AfDB promotes renewable energy investment in Swaziland
The African Development Bank (AfDB) will issue a grant of US $990,000 to finance three studies under an energy sector support programme in Swaziland. The objective of the programme is to provide technical assistance to Swaziland aimed at promoting investment in the electricity supply industry to expand reliable energy supplies and enhance the country’s electricity access rate.
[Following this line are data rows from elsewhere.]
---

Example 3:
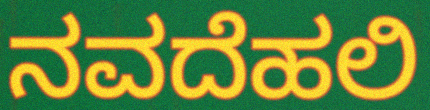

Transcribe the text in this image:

ನವದೆಹಲಿ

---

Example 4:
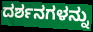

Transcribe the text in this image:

ದರ್ಶನಗಳನ್ನು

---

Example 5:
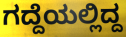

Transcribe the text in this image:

ಗದ್ದೆಯಲ್ಲಿದ್ದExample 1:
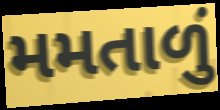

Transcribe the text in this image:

મમતાળું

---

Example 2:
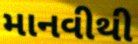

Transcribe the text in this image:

માનવીથી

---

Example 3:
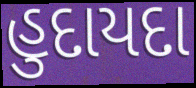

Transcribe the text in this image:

હુદાયદા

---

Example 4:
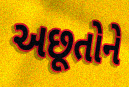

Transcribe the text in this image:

અછૂતોને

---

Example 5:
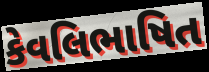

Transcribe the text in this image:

કેવલિભાષિતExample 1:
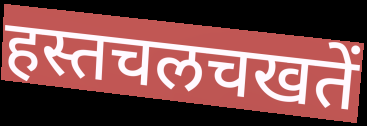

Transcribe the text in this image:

हस्तचलचखतें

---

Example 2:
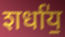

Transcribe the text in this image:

शर्धा॑य॒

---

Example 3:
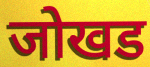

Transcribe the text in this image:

जोखड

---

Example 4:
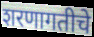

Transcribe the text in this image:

शरणागतीचे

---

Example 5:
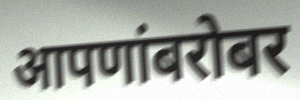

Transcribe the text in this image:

आपणांबरोबर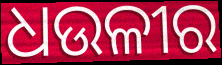
ଧଉଳୀର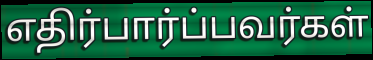
எதிர்பார்ப்பவர்கள்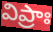
విప్రాః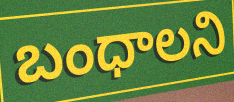
బంధాలని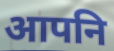
आपनिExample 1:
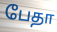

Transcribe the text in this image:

பேதா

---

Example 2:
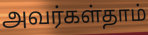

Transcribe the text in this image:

அவர்கள்தாம்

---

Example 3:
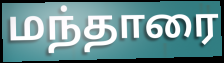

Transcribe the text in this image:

மந்தாரை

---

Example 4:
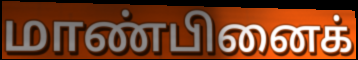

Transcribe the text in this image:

மாண்பினைக்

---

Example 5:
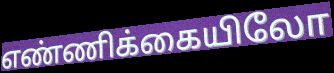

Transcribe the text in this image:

எண்ணிக்கையிலோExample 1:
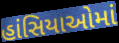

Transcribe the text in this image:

હાંસિયાઓમાં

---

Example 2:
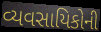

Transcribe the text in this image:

વ્યવસાયિકોની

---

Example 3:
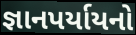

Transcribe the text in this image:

જ્ઞાનપર્યાયનો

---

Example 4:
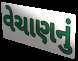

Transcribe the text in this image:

વેચાણનું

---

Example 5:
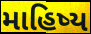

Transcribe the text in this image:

માહિષ્ય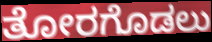
ತೋರಗೊಡಲುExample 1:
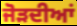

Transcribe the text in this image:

ਜੋੜਦੀਆਂ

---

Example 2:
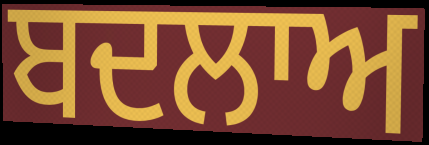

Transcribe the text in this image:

ਬਦਲਾਅ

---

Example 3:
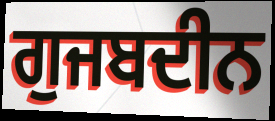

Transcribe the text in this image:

ਗੁਜਬਦੀਨ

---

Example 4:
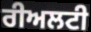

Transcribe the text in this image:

ਰੀਅਲਟੀ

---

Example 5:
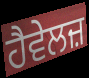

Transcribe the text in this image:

The Bank and the Government of Swaziland/Swaziland Electricity Company (SEC) will jointly finance the project, with the Bank’s funding representing 93.1% of the total project cost.
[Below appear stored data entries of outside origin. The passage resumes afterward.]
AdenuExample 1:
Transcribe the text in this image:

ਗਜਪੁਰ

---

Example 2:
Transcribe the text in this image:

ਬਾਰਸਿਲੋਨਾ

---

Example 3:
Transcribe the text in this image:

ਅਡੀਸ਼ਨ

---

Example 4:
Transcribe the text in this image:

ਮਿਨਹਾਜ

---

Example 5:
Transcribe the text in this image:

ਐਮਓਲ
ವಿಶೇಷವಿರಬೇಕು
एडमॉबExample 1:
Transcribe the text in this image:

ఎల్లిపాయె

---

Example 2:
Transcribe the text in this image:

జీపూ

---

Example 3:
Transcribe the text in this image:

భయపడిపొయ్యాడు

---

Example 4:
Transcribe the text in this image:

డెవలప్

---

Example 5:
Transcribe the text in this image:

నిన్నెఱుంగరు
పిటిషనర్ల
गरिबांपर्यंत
Specifically the project involves the production of a hydropower plant prefeasibility study that will provide a basis for decisions around future hydropower development; a review and analysis of solar and wind resource data and capacity building to promote the development of wind and solar energy resources; and updates to the Energy Policy and the National Energy Policy Implementation Strategy to provide a fresh policy framework for efficient development of the energy sector.
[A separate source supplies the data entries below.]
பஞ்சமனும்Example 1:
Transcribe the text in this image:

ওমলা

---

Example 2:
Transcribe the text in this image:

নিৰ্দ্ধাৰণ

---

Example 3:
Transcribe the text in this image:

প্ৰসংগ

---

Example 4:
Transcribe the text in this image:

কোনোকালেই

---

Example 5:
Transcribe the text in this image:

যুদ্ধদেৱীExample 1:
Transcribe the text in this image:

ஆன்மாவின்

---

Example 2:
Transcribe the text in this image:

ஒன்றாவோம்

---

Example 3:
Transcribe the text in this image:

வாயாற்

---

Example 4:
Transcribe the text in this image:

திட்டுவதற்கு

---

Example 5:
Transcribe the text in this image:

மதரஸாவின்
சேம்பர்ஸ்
“We know that there is significant scope to develop renewable energy sources in Swaziland – firewood, wood-waste, bagasse, hydropower and renewables like solar and wind. With this project we hope to find ways to harness that potential and address some of the primary challenges around limited energy access such as low energy resources, limited investment in power generation and excessive reliance on imported power. This will in turn attract private sector investment in the sector,” said Alex Rugamba, Director of the AfDB’s Energy, Environment and Climate Change Department.
The three studies at the heart of the energy sector support programme will provide critical information and guidelines for investors interested in engaging in the renewable energy sector. The expected outcomes of the project include increased power generation capacity with the participation of the private sector; increased electricity generation from wind and solar; and reduced reliance on imported power. Over the long term, this should lead to more sustainable supply and use of energy for the benefit of all citizens of the country.
The main concerns for the sector relate to security of supply, increasing rural electrification, the potential tariff increases due to the country’s dependency on imported energy from the SADC region and the imminent shortages of power. Currently available energy services are not sufficient to meet the needs of Swaziland’s population. As of 2013, the country’s overall electrification rate was estimated at 55% of which urban households accounted for 65% and rural households 45%. Swaziland consumed a total of 1,347 GWh of which 240 GWh (18%) was supplied through Swaziland Electricity Company, 284 GWh (21%) from sugar companies largely for own use and 822 GWh (61%) from imports mainly from Eskom of South Africa and EDM of Mozambique.